I increasingly have the suspicion that intense adherents to specific, rigorous theoretical frameworks are not acting in their best interests. By "best interests" I mean general benefit; by "theoretical frameworks" I mean something some guy once wrote or said. If "theoretical frameworks" is an unfamiliar concept to you, surely the notion of taking something someone more brilliant than you once wrote or said, and peppering those sentiments in amongst the pithy observations you yourself have made, strikes a certain chord. "Theoretical frameworks" is a more intense version of that. Anything with an "-ism" is, once was, or soon will be a theoretical framework. Also any term incorporating a proper name (e.g. Marxian, Freudian, Lacanian, Barthesian, Hegelian, ad infinitum...).

The observations of these thinkers are truly great, and I write that completely without irony. It is really amazing to read the things Marx wrote some two hundred years ago, and to read how those things were taken up by Marxists of later generations, debated in academic circles as autonomous "concepts," ultimately "posted" by post-Marxists; and yet still these things Marx wrote maintain a vibrancy that keeps them illuminating even to this day. It is the same of the other theoretical frameworks.

What I have noticed is the tendency of certain "Marxists"--and I mean here especially students, graduate or otherwise, teachers and armchair academics, not necessarily the Raymond Williams's and the Fred Jameson's, though I guess they are as well implicated--to commit so whole-heartedly to the world-view of "Marxism" that the world-view thus inscribed is no longer in their best interests. That is to say, Why keep refiguring the world as an oppressive one, in the style of Marx, when it is not in your best interests to think of the world in the style of Marx?

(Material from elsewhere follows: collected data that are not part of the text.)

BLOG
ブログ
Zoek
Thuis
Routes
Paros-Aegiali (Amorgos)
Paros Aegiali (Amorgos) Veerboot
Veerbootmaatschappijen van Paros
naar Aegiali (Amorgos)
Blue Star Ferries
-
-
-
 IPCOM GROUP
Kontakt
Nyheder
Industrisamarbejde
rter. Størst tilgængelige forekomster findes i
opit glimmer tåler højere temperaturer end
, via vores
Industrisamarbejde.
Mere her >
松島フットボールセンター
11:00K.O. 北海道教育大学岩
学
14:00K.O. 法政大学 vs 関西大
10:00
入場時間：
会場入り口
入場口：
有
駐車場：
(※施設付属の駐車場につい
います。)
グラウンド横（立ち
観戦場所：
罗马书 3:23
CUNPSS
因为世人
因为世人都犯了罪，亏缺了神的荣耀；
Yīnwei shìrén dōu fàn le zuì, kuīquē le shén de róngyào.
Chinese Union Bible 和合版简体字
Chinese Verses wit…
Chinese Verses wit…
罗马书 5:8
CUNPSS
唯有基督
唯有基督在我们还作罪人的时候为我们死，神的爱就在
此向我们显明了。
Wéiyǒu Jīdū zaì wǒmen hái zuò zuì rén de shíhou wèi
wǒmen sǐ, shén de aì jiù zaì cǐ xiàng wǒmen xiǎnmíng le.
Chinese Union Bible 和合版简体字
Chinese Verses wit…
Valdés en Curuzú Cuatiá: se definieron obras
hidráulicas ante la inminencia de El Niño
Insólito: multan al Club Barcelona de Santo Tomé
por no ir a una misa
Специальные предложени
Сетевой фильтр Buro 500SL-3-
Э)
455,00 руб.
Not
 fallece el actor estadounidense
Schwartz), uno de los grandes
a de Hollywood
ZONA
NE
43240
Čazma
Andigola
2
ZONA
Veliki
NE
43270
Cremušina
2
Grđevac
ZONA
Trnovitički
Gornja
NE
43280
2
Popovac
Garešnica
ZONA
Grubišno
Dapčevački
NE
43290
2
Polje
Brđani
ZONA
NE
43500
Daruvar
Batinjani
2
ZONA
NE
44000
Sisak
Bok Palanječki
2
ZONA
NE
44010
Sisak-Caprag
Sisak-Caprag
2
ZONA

At the outset, this proposition reeks of plain defeatism. But there is a deeper idea I am trying to get at: that is, Why would anyone believe so strongly in any of these theoretical frameworks to begin with? A theoretical framework is an abstract grid, laid over the world; it prescribes, at least partially, the world it spits back at you. The obsessive impulse to lay this or that grid inexhaustibly over the world demonstrates a desire to master the world with this or that grid, and, in this respect, the adherent to theoretical frameworks implicitly accepts and endorses the world-view his or her theoretical framework posits. Which is to say that "Marxism" is a tainted concept, if only in so far as it habitually asserts and re-asserts the inferior position of the "Marxist" in relation to the dominant culture. It is the same of the other theoretical frameworks.

This does not seem to be in our best interests.

Comments

1. People act not in their own interest all the time--we vote for things that might negatively affect us because we think they are the RIGHT THING, or because they help someone in a worse situation than us, etc. We save drowning people while knowing we might drown ourselves. Even though it's frustrating when applied to working class Republicans, the ability to not act in our own interests seems to me to be something that separates us from the animals, and is kind of cool.

2. People love being the underdog. Constantly recasting the world in such a way that you--as "Marxist" or whatever--remain an underdog allows you to maintain a certain moral position that is more satisfying than re-envisioning yourself as the boss.

3. ?

3. Totally true. A human capacity. Something about elevating something from the personal, everyday, to the level of 'mass' or 'universal' seems to necessarily require acting not in one's best interests.

Maybe that is what defines a 'universal' or a 'mass' theory or a 'democracy'. A statement about the world becomes a 'theory' through sheer virtue of its being not in the speaker's best interests.